Faith, Hope, Luck and Love.
If ever there were four things to inspire those in the pursuit of whisky-making, I would suggest these are some fairly solid ones.
And it is those ideals that are underpinning the new Lakes Distillery, which is set near Bassenthwaite Lake in the stunning Lakes District. Why? Because all around the site on which is has been built, the team has come across more than 30 ancient quatrefoil designs of four leaf clovers, each leaf of which represents one of those things.
Founded by Paul Currie – who set up the Arran distillery alongside his father Harold – this latest of entrants to the English whisky scene is aiming to push boundaries and make use of the stunning natural surroundings of the Lake District.
The team, which includes former Diageo production director Alan Rutherford and master distiller Chris Anderson, alongside trainee distiller John Drake and Business Development Manager Katie Read, has already released The One (made from a blend of whiskies from the British Isles) and has begun production of its Lakes Gin.
And now, after years of planning, things are finally coming to a head for the main attraction: the whisky. All being well, the distillery will produce its first spirit from the whisky stills on the 22 November and begin another chapter for English whisky making.
I was fortunate to head up to visit the distillery in late August, when it was still very much in the building stage – a fascinating time to visit and a rare chance to see just what a distillery looks like before everything is ready for revealing.
Set on a former Victorian model farm, the distillery was long in the planning process since people in the region are very protective of the local landscape, Paul told me. In fact, his brother had tried years before to establish a distillery in the Lakes but failed when it got to the planning permission stage.
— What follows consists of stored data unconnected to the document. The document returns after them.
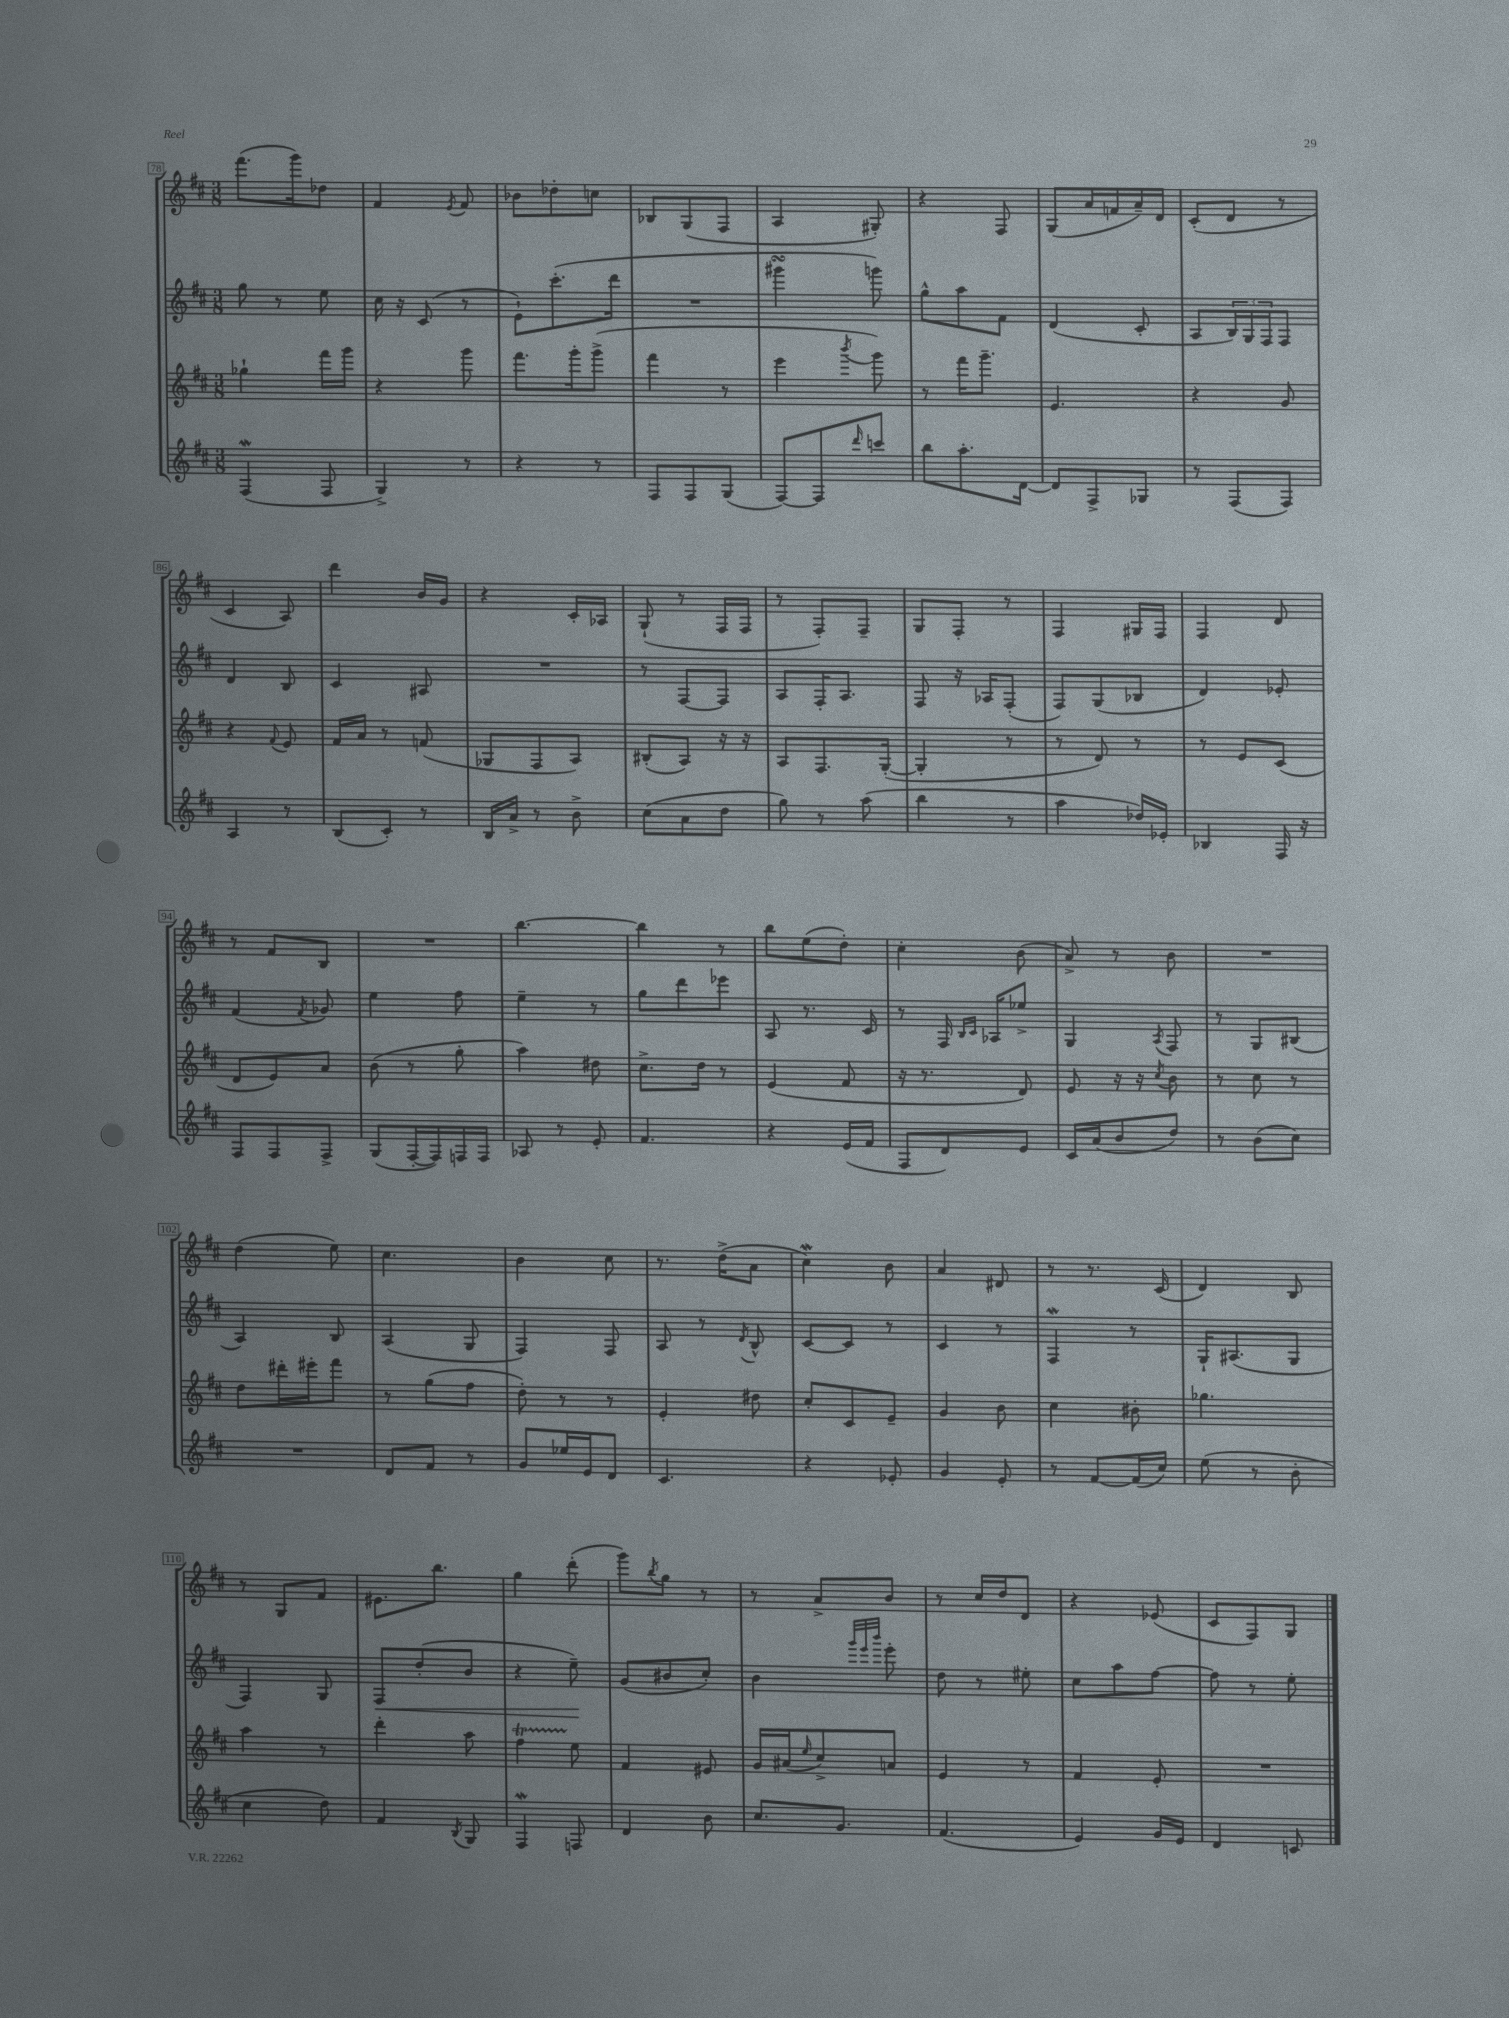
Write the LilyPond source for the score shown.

<<
\new StaffGroup <<
\new Staff = "s0" {
    \clef treble \key d \major \numericTimeSignature \time 3/8
    fis'''8.( g'''16) des''8 |
    fis'4 \acciaccatura { e'8 } fis'8 |
    bes'8 des''8-. c''8 |
    bes8 g8( fis8 |
    a4 gis8-.) |
    r4 fis8 |
    g8( a'16 f'16 a'16--) d'16 |
    cis'8-.( d'8 r8 |
    cis'4 a8) |
    d'''4 b'16 g'16 |
    r4 cis'16-. aes16 |
    g8-!( r8 fis16 fis16 |
    r8 fis8-.) fis8-- |
    g8 fis8-. r8 |
    fis4 gis16 fis16 |
    fis4 d'8 |
    r8 fis'8 b8 |
    R4. |
    b''4.~ |
    b''4 r8 |
    b''8 e''8( d''8-.) |
    cis''4-. b'8( |
    a'8->) r8 b'8 |
    R4. |
    d''4( e''8) |
    cis''4. |
    b'4 cis''8 |
    r8. d''16->( a'8 |
    cis''4\mordent) b'8 |
    a'4 dis'8 |
    r8 r8. cis'16( |
    d'4) b8 |
    r8 g8 fis'8 |
    eis'8. b''8. |
    g''4 d'''8-.( |
    g'''8) \acciaccatura { b''8 } g''8 r8 |
    r8 a'8-> b'8 |
    r8 cis''16 d''16 d'8 |
    r4 ees'8( |
    cis'8 fis8) g8 \bar "|." |
}
\new Staff = "s1" {
    \clef treble \key d \major \numericTimeSignature \time 3/8
    g''8 r8 e''8 |
    cis''16 r16 cis'8( r8 |
    e'8-!) cis'''8.-.( d'''16 |
    R4. |
    gis'''4\turn g'''8) |
    g''8-^ a''8 fis'8 |
    d'4( cis'8-. |
    a8 \tuplet 3/2 { b16) g16 fis16 } fis8 |
    d'4 b8 |
    cis'4 ais8 |
    R4. |
    r8 fis8~ fis8 |
    a8 fis16-. a8. |
    fis8 r16 aes16 fis8-.( |
    fis8) g8( bes8 |
    d'4) ees'8-. |
    fis'4( \acciaccatura { fis'8 } ges'8) |
    e''4 fis''8 |
    e''4-- r8 |
    g''8 d'''8 ees'''8 |
    a8 r8. cis'16 |
    r8 fis16 \grace { b16 cis'16 } aes16 ees''8-> |
    g4 \acciaccatura { a8 } fis8 |
    r8 g8 bis8( |
    a4) b8 |
    a4( g8 |
    fis4) fis8 |
    a8 r8 \acciaccatura { d'8 } b8-^ |
    cis'8~ cis'8 r8 |
    cis'4 r8 |
    fis4\mordent r8 |
    g16-! ais8.( g8 |
    fis4) g8 |
    fis8\< d''8-.( b'8 |
    r4 e''8--\!) |
    g'8( bis'8 cis''8-.) |
    b'4 \grace { g'''32 e'''32 b'''32 } e'''8-. |
    d''8 r8 eis''8-. |
    cis''8 a''8 fis''8~ |
    fis''8 r8 e''8-. \bar "|." |
}
\new Staff = "s2" {
    \clef treble \key d \major \numericTimeSignature \time 3/8
    ges''4-! fis'''16 g'''16 |
    r4 g'''8 |
    fis'''8. g'''16-. g'''8->( |
    fis'''4 r8 |
    e'''4 \acciaccatura { b'''8 } g'''8) |
    r8 fis'''16 g'''8.-- |
    e'4. |
    r4 g'8 |
    r4 \appoggiatura { fis'8 } e'8 |
    fis'16 a'16 r8 f'8( |
    ges8 fis8 a8) |
    bis8-.( a8) r16 r16 |
    a8 fis8. g16~-.( |
    g4-. r8 |
    r8 d'8) r8 |
    r8 e'8 cis'8( |
    d'8 e'8) a'8 |
    b'8( r8 g''8-. |
    a''4) dis''8 |
    cis''8.-> d''16 r8 |
    e'4( fis'8 |
    r16 r8. d'8) |
    e'8 r16 r16 \acciaccatura { cis''8 } b'8 |
    r8 cis''8 r8 |
    d''8 dis'''16-. eis'''16-. fis'''8 |
    r8 g''8( fis''8 |
    d''8-.) r8 r8 |
    e'4-. dis''8 |
    cis''8-. cis'8 e'8-- |
    g'4 b'8 |
    cis''4 bis'8-. |
    ges''4. |
    a''4 r8 |
    d'''4-. a''8 |
    fis''4\startTrillSpan e''8\stopTrillSpan |
    fis'4 eis'8 |
    g'16 ais'16( \grace { e''16 } cis''8->) a'8 |
    e'4 r8 |
    fis'4 e'8-. |
    R4. \bar "|." |
}
\new Staff = "s3" {
    \clef treble \key d \major \numericTimeSignature \time 3/8
    fis4\mordent( fis8 |
    g4->) r8 |
    r4 r8 |
    fis8 fis8 g8( |
    fis8~) fis8 \grace { d'''16 } c'''8 |
    b''8 a''8.-. d'16~ |
    d'8 fis8-> ges8 |
    r8 fis8( fis8) |
    a4 r8 |
    b8( cis'8-.) r8 |
    b16 a'16-> r8 b'8-> |
    cis''8( a'8 d''8 |
    g''8) r8 a''8( |
    b''4 r8 |
    a''4 des''16) ees'16-. |
    bes4 fis16 r16 |
    fis8 fis8 fis8-> |
    g8( fis16~-. fis16) f16 f16 |
    aes8 r8 e'8-. |
    fis'4. |
    r4 e'16( fis'16 |
    fis8 d'8) e'8 |
    cis'16 a'16( b'8 d''8) |
    r8 b'8( cis''8) |
    R4. |
    d'8 fis'8 r8 |
    g'8 ees''16 e'16 d'8 |
    cis'4. |
    r4 ees'8-. |
    g'4 e'8-. |
    r8 fis'8~ fis'16( cis''16) |
    e''8( r8 b'8-. |
    cis''4 d''8) |
    fis'4 \acciaccatura { b8 } g8 |
    fis4\mordent f8 |
    d'4 b'8 |
    cis''8. g'8. |
    fis'4.( |
    e'4) g'16 e'16 |
    d'4 c'8 \bar "|." |
}
>>
>>
\layout { \context { \Score currentBarNumber = #78 \override BarNumber.stencil = #(make-stencil-boxer 0.1 0.3 ly:text-interface::print) } }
So, it was a bit of the four-leaf luck that saw this one through, Paul said, telling me that even on the day it went to the council he was sure it would be turned down. As it happens, the bid sneaked through and the excitement was huge: it is the first distillery in this region, which gets millions of tourists a year – two key selling points for any business owner.
While the farm had been derelict for 20 years, part of the agreement with the build was that everything would stay true to the roots of the architecture on site – meaning, a build as complicated as one you see on Grand Designs. The roof of each building had to be lifted off to lower in the equipment, and then put back in their original fashion and repaired to the original design.
The result – at least that I saw when it was in its early stages – was stunning, all old stone work buildings with peaked wooden roofs, surrounded by bright green hedgerows and thick, bushy forests.
Inside the main building, the four washbacks supplied from a brewery supplier called Musk sit at one end of the long hall, while at the other, it has two whisky stills (the 3.5k L spirit still called Susan and the 5.5k L wash still called Rachel) made by McMillan in Scotland, and a gin still (named Chemmy, after British world cup alpine ski racer, Chemmy Alcott, who is the gin’s ambassador). The plan is to do an 80-90 hour fermentation, and the distillery has put in a stainless steel condenser and a copper one so they can alternate between them and create different styles of new make spirit on the same stills.
“We’re going to have ‘mad March’ where we try lots of different things like a heavily peated style and a bourbon style,” Paul said.
When it comes to maturation, the team are also looking to go beyond the traditional American and European oak cask styles, and plans to use virgin oak, chestnut and maple, some of which will be made into smaller, 50L casks to speed up maturation.
Once tours begin, there are plans to make the first part of the visitor experience on the lower floor thoroughly modern, with an interactive flight simulator film that takes people around the local area and a 3D hologram of an old distiller, which will talk guests through some of the process.
The other big draw is to be a 70 seat bistro, which is being implemented by Michelin star chef Terry Laybourne, who is to create a menu that will rely on local ingredients but still be priced at an accessible point for visitors. Another private dining room that looks directly into the maturation warehouses was also being constructed when I was there and looked to create a thoroughly stunning experience.
And while it is still very early days for this latest whisky-making venture I am very excited to see where this outfit goes. With a founder whose background is already in whisky-making at Arran, and a formidable team, I have no doubt that this distillery is here to stay. As Katie (the Business Development Manager and recently interviewed Whisky Woman) told me during my visit, it is hard to not feel inspired when you’re surrounded by such lovely symbols as the quatrefoils dotted about the land.
“We have Faith in the project after putting in £5m to see it off the ground; we have Hope that we will produce a world class whisky; we look to have Luck in our work; and with have Love from everyone that is a part of this project.
“What we really want to do is celebrate the amazing place that is the Lake District – from the people to the water and the beauty. And we are so excited to be a part of this new modern whisky history and we plan to take that tradition and history, but give it the signature of today.”